お互いの安否を確認したところで情報を交換し合った。彼女もその他のクラスメートも、知らない間に広い部屋に閉じ込められていたという。唯と状況は同じだ。
『どこの誰だか知らないけれど、唯をこんな目に合わせたやつは許せない。見つけて殺す』
青は拳を勢いよく掌に打ち付けた。パンと小気味良い音が鳴る。空手部で鳴らしている筋肉は伊達ではないようだ。
「そんなに目を吊り上げたら美人が台無しだ。男子が怖がってるよ」
『あたしが唯のためなら鬼になることを知ってるだろ』
「やりすぎることもね」
『それって、愛じゃね?』
「まあほどほどに」
青は、ばつが悪そうにウインクして舌を出した。彼女にはこういうところがある。唯に向ける惜しみない愛情と、唯の敵だと認識したものに向ける鋭い殺意。その切り替えが早すぎて二つの人格があるのではないかと疑ってしまうときがあるくらいだ。
「まとめると、39人のクラスメートが校庭のグラウンドくらいの広さの部屋に閉じ込められているってことか」
『そう。天井も床も壁も金属。叩いたり蹴ったりしたけど壊れなかった』
モニターの奥で男子たちがうなずいている。本当に試したようだ。青に不可能なら彼らには到底破壊できまい。
「他に何かないか?」
『一番目立ったのは、これだったな』
青は唯を指さした。
『ロボットが部屋の中心にあったんだ。最初はみんな怖がってたけど、特になにもしないって分かってからはいろいろ調べてみた。結局、収穫はなかったけど……唯の声以外は』
青と勇気ある男子数人がロボットをいじっていると、突然に目が光り出したという。おそらくこれは40番のモニターが映されたときに一致するだろう。そしてしばらく呼びかけていると唯と会話ができるようになったらしい。
ロボットと40番がつながっているという話は興味深かった。どうにかしてロボットを動かす方法があるのか、もしくはロボットが生徒を部屋へ連れてきたのか、疑問はつきない。

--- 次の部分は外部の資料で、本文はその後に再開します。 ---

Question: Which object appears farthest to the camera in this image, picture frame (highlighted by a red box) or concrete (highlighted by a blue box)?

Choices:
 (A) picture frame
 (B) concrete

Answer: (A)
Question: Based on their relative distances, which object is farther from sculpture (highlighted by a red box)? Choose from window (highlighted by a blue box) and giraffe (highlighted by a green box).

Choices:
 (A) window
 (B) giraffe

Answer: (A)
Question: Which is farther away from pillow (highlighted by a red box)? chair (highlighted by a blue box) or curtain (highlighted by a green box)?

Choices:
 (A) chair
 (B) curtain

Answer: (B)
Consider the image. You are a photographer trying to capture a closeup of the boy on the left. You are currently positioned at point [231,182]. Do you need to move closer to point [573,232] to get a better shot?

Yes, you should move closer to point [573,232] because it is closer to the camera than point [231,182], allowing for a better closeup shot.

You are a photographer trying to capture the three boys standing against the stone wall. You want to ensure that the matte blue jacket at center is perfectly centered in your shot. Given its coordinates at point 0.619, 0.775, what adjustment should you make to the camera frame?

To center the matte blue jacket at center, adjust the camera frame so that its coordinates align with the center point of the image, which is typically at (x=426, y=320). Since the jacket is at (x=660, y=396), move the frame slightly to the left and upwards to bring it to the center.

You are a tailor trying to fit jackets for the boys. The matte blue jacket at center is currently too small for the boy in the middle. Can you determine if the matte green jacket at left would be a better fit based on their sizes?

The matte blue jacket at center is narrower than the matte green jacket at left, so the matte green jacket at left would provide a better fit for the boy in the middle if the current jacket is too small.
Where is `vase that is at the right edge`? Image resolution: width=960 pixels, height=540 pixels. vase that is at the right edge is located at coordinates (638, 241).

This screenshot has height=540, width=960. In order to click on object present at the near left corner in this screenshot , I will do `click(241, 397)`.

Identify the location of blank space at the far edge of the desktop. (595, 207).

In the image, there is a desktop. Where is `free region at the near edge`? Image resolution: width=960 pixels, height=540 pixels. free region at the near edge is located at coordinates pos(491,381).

『もう一つ、まったく使い道の分からないものを見つけたんだけど、見る?』
「見ない」
『見ろよ!』
「見るか……」
モニターいっぱいに4桁の数字が書かれたプレートが映された。彼女によると、このプレートとロボットの他には部屋に何もなく、数字が何を意味しているのかもまったく分からなかったらしい。
この数字の使い道には一つ思い当たる節があった。モニタールームの扉の横には、暗証番号を入力するためのキーが埋め込まれていたのだ。